Ce que l'étude a révélé
Cette recherche, financée par les Instituts nationaux de la santé (NIH), a porté sur l'hippocampe, la région du cerveau responsable de l'apprentissage et de la mémoire. Réunissant des scientifiques de l'Université de Californie à San Diego, du New York Genome Center et de l'Université de Californie à Irvine, les chercheurs ont étudié des tissus hippocampiques post-mortem de 40 adultes neurologiquement sains, âgés de 20 à 95 ans, grâce à des techniques d'analyse unicellulaire de pointe.
Ils ont découvert que les microglies, les principales cellules immunitaires du cerveau, diminuent régulièrement entre 50 et 75 ans environ, et qu'à mesure qu'elles disparaissent, elles sont remplacées par des cellules porteuses de signaux inflammatoires plus forts et de caractéristiques ressemblant aux monocytes, des cellules immunitaires qui circulent normalement dans le sang plutôt que dans le cerveau.
Cette découverte bouleverse l'hypothèse longtemps admise selon laquelle les microglies se forment pendant le développement embryonnaire, et les chercheurs pensaient généralement qu'elles restent dans le cerveau toute la vie, se renouvelant continuellement plutôt que d'être remplacées par des cellules extérieures.

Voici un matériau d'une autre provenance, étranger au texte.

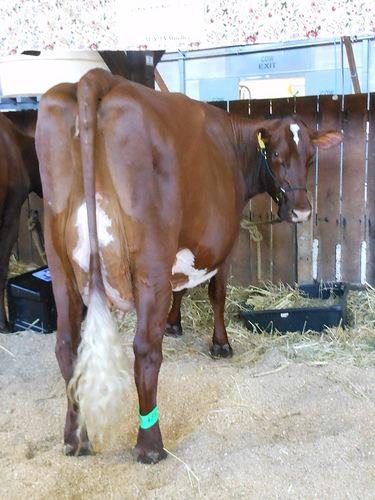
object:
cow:
[34, 66, 344, 464]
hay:
[244, 277, 340, 311]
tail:
[65, 66, 133, 457]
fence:
[10, 91, 374, 289]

Les chercheurs ont détecté ce changement en combinant des mesures classiques d'activité génique avec des outils plus récents permettant de cartographier la structure tridimensionnelle du génome et ses modifications chimiques, appelées épigénome. Cette combinaison a révélé des modifications de l'identité et de l'origine cellulaires qui seraient passées inaperçues lors de la seule analyse de l'activité génique.
L'étude a également mis en évidence des signes précoces de déclin des cellules qui contribuent au maintien de la barrière hémato-encéphalique, la barrière protectrice qui contrôle ce qui passe de la circulation sanguine au cerveau.
Ce que cela signifie pour vous
Le vieillissement est le principal facteur de risque des maladies neurodégénératives, et l'hippocampe y est particulièrement vulnérable. Les chercheurs estiment qu'environ 42 % des Américains de plus de 55 ans développeront un jour une forme de démence.
Les chercheurs ont noté que si des études antérieures avaient établi un lien entre le vieillissement et l'augmentation de l'activité des gènes inflammatoires, l'expression génétique à elle seule ne donnait qu'une image incomplète des facteurs à l'origine de ce déclin.